Exposure to extreme heat and precipitation events associated with increased risk of hospitalization for asthma in Maryland, U.S.A.
Published Date:Apr 27 2016
Source:Environ Health. 15.
Pubmed Central ID:PMC4847234
Funding:1UE1EH001049-01/EH/NCEH CDC HHS/United States
U38 EH000944/EH/NCEH CDC HHS/United States
UE1 EH001049/EH/NCEH CDC HHS/United States
Several studies have investigated the association between asthma exacerbations and exposures to ambient temperature and precipitation. However, limited data exists regarding how extreme events, projected to grow in frequency, intensity, and duration in the future in response to our changing climate, will impact the risk of hospitalization for asthma. The objective of our study was to quantify the association between frequency of extreme heat and precipitation events and increased risk of hospitalization for asthma in Maryland between 2000 and 2012.

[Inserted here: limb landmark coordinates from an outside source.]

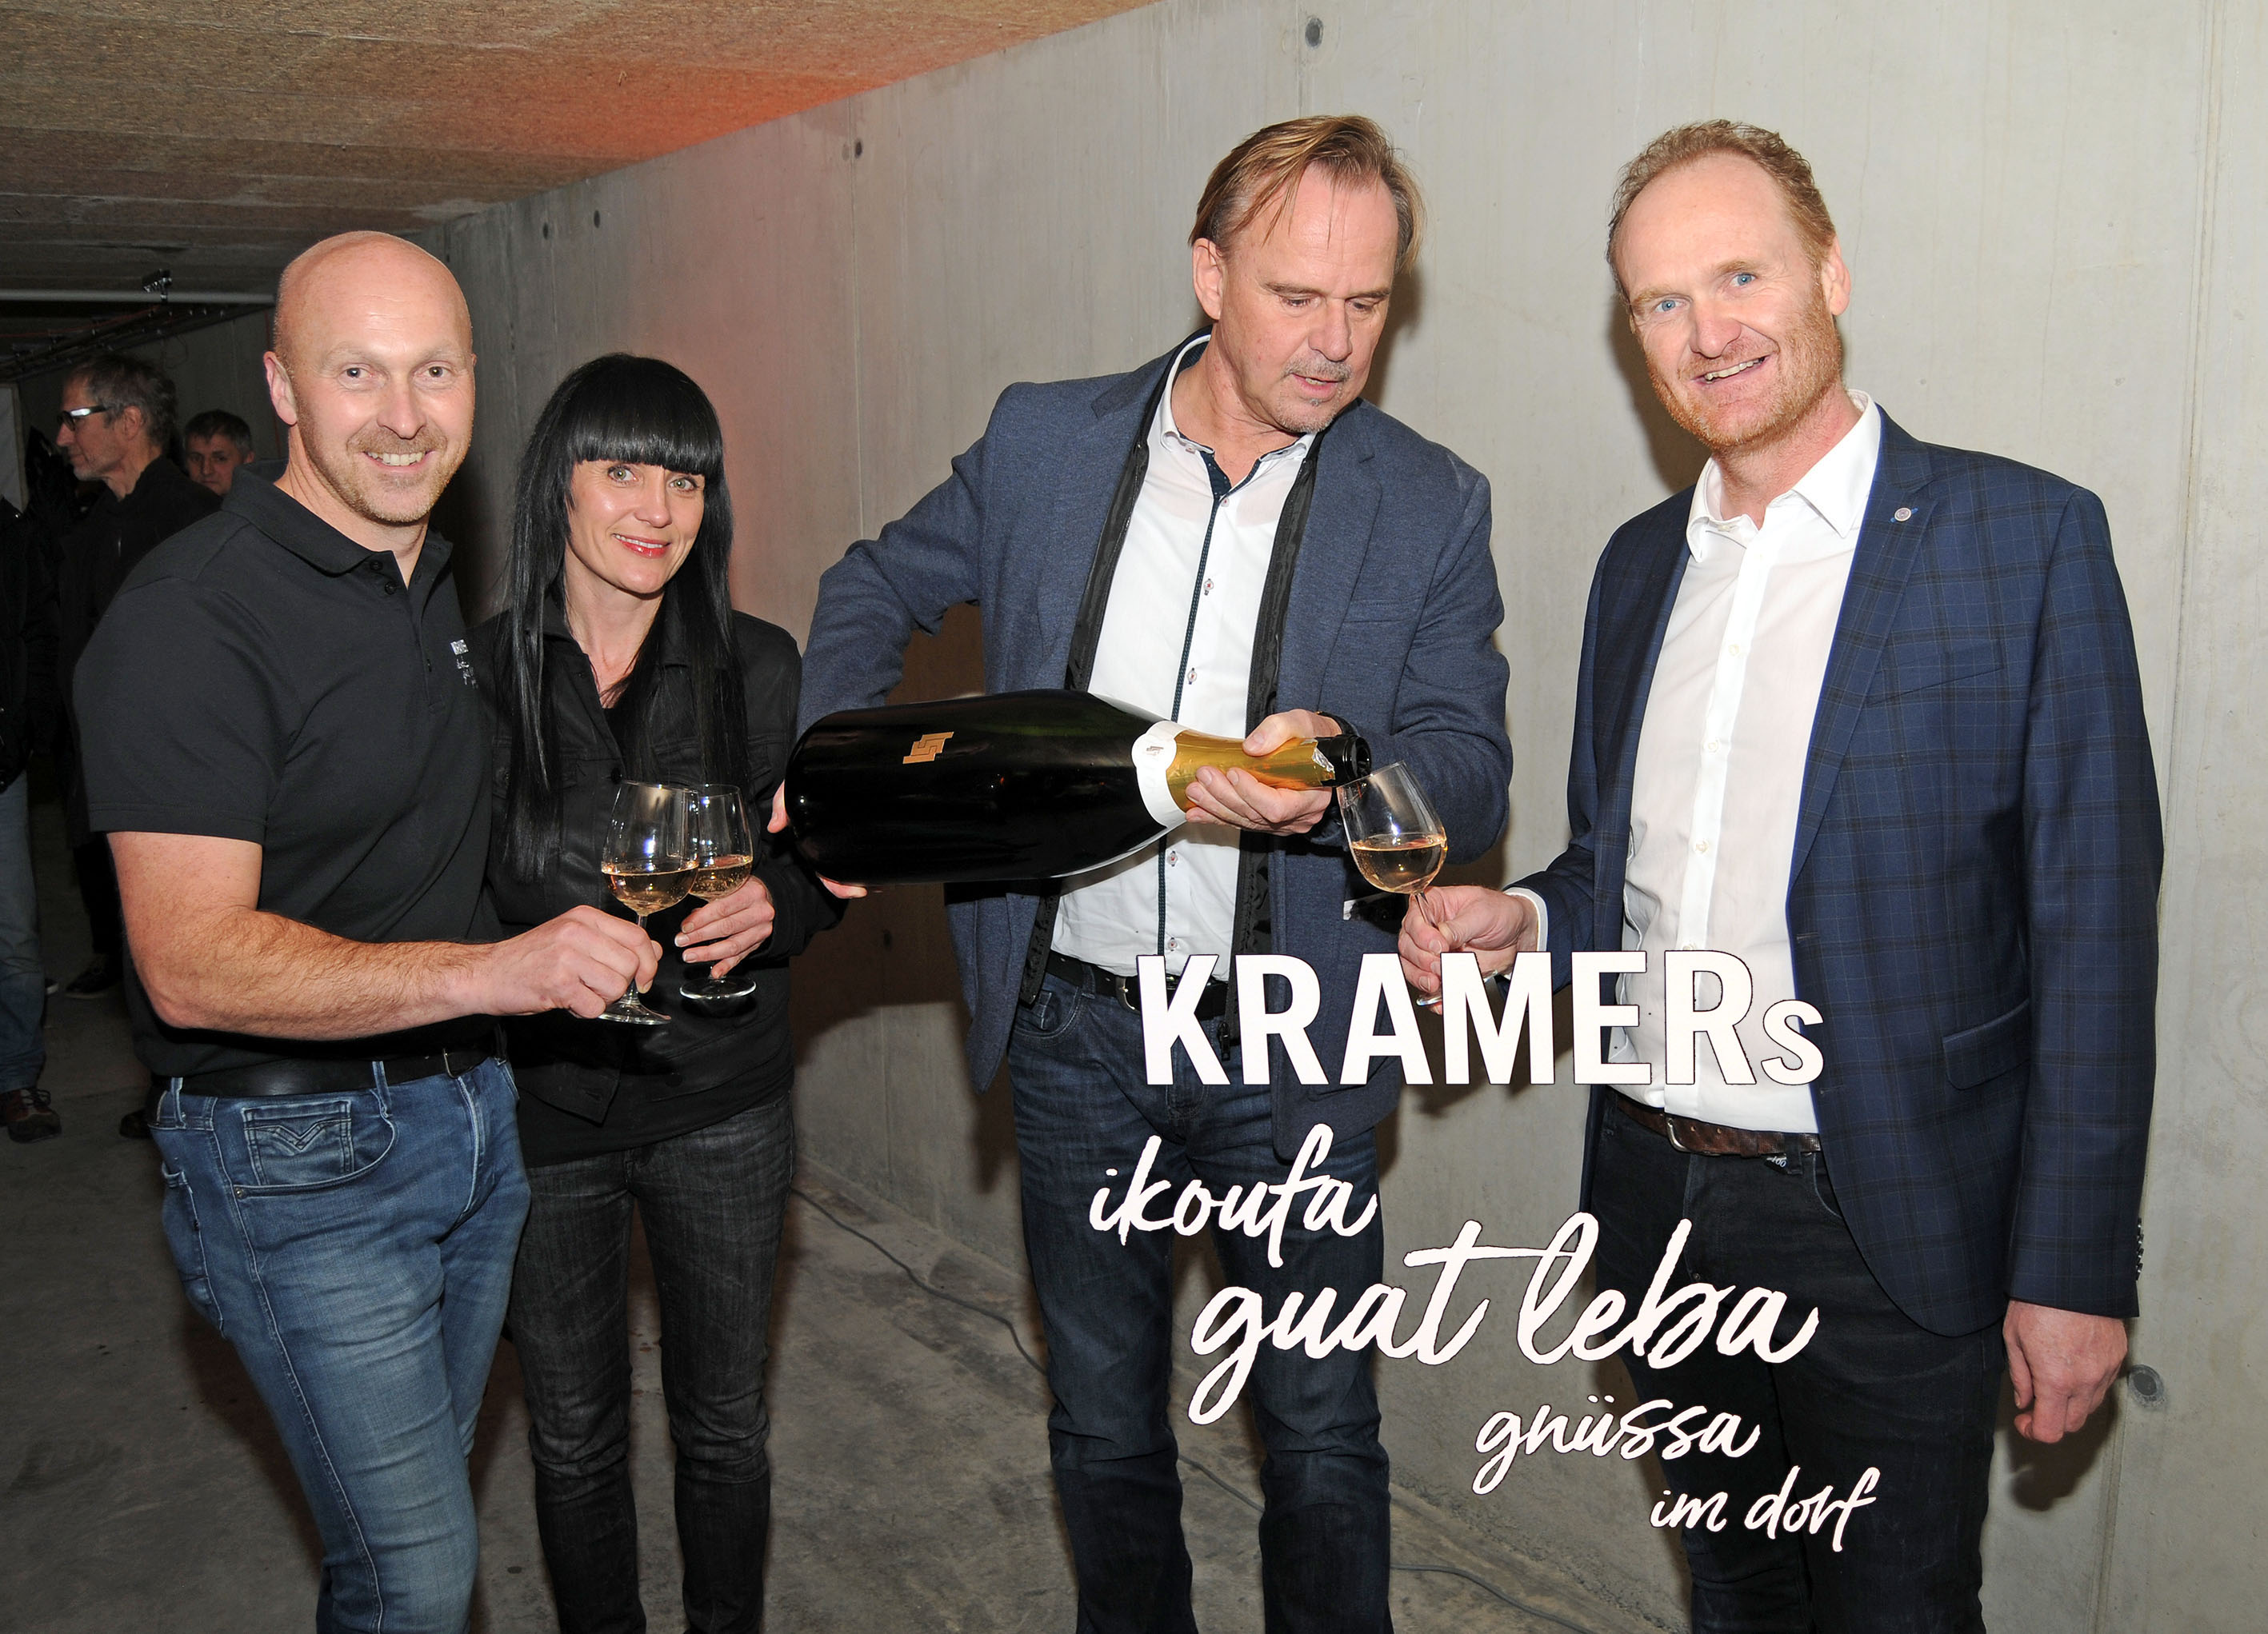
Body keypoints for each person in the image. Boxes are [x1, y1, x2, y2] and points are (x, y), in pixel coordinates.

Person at [1398, 121, 2160, 1632]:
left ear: (1829, 273)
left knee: (1896, 1607)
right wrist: (1529, 917)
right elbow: (1618, 865)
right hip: (1656, 1200)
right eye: (1661, 301)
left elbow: (2094, 935)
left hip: (1885, 1222)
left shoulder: (2022, 541)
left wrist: (2074, 1267)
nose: (1708, 331)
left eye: (1739, 276)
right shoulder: (1637, 567)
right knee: (1736, 1588)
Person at [793, 115, 1512, 1631]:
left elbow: (1469, 755)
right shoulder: (1045, 443)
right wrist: (839, 773)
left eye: (1367, 302)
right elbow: (874, 583)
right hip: (1075, 1032)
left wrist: (1341, 765)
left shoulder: (1430, 498)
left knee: (1319, 1435)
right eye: (1295, 296)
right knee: (1104, 1422)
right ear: (1208, 273)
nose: (1334, 342)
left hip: (1288, 1038)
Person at [74, 231, 662, 1634]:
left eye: (435, 372)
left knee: (405, 1541)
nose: (404, 415)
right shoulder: (191, 617)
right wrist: (500, 972)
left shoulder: (419, 582)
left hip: (467, 1123)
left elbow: (406, 844)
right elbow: (188, 961)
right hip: (297, 1161)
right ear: (283, 386)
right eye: (358, 373)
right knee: (417, 1574)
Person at [470, 354, 836, 1634]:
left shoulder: (757, 664)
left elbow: (818, 862)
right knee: (571, 1438)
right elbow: (434, 890)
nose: (657, 507)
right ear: (558, 485)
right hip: (540, 1107)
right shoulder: (478, 676)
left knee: (724, 1428)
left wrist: (778, 904)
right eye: (622, 470)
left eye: (685, 480)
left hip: (719, 1097)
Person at [54, 353, 218, 1004]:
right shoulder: (92, 528)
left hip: (185, 796)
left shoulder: (199, 523)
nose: (62, 436)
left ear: (128, 421)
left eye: (75, 418)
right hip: (111, 785)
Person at [0, 495, 59, 1141]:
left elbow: (39, 630)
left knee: (14, 934)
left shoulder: (11, 530)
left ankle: (17, 1075)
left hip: (1, 765)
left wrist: (28, 730)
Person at [184, 407, 258, 497]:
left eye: (220, 459)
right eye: (196, 459)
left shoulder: (267, 502)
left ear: (247, 461)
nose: (206, 471)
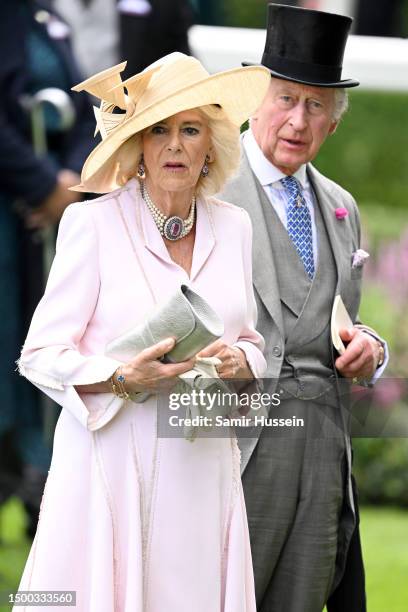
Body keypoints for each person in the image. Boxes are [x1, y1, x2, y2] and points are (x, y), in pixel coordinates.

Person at [15, 52, 270, 610]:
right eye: (158, 130)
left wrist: (242, 363)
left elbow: (250, 338)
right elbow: (39, 354)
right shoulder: (92, 224)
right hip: (110, 464)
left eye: (190, 129)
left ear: (211, 147)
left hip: (201, 462)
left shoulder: (235, 227)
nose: (174, 145)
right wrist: (122, 377)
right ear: (137, 148)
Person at [219, 4, 388, 611]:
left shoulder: (342, 206)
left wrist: (372, 350)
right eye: (285, 99)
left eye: (315, 105)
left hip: (323, 460)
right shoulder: (206, 189)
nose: (297, 119)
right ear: (254, 103)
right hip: (232, 453)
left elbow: (338, 322)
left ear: (333, 124)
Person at [0, 0, 94, 536]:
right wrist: (41, 184)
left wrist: (70, 179)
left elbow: (83, 109)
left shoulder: (42, 13)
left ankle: (42, 497)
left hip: (41, 231)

We used a time-stratified case-crossover design to examine the association between exposure to extreme heat and precipitation events and risk of hospitalization for asthma (ICD-9 code 493, n = 115,923).
Occurrence of extreme heat events in Maryland increased the risk of same day hospitalization for asthma (lag 0) by 3 % (Odds Ratio (OR): 1.03, 95 % Confidence Interval (CI): 1.00, 1.07), with a considerably higher risk observed for extreme heat events that occur during summer months (OR: 1.23, 95 % CI: 1.15, 1.33). Likewise, summertime extreme precipitation events increased the risk of hospitalization for asthma by 11 % in Maryland (OR: 1.11, 95 % CI: 1.06, 1.17). Across age groups, increase in risk for asthma hospitalization from exposure to extreme heat event during the summer months was most pronounced among youth and adults, while those related to extreme precipitation event was highest among ≤4 year olds.
Exposure to extreme heat and extreme precipitation events, particularly during summertime, is associated with increased risk of hospitalization for asthma in Maryland. Our results suggest that projected increases in frequency of extreme heat and precipitation event will have significant impact on public health.
Electronic supplementary material
The online version of this article (doi:10.1186/s12940-016-0142-z) contains supplementary material, which is available to authorized users.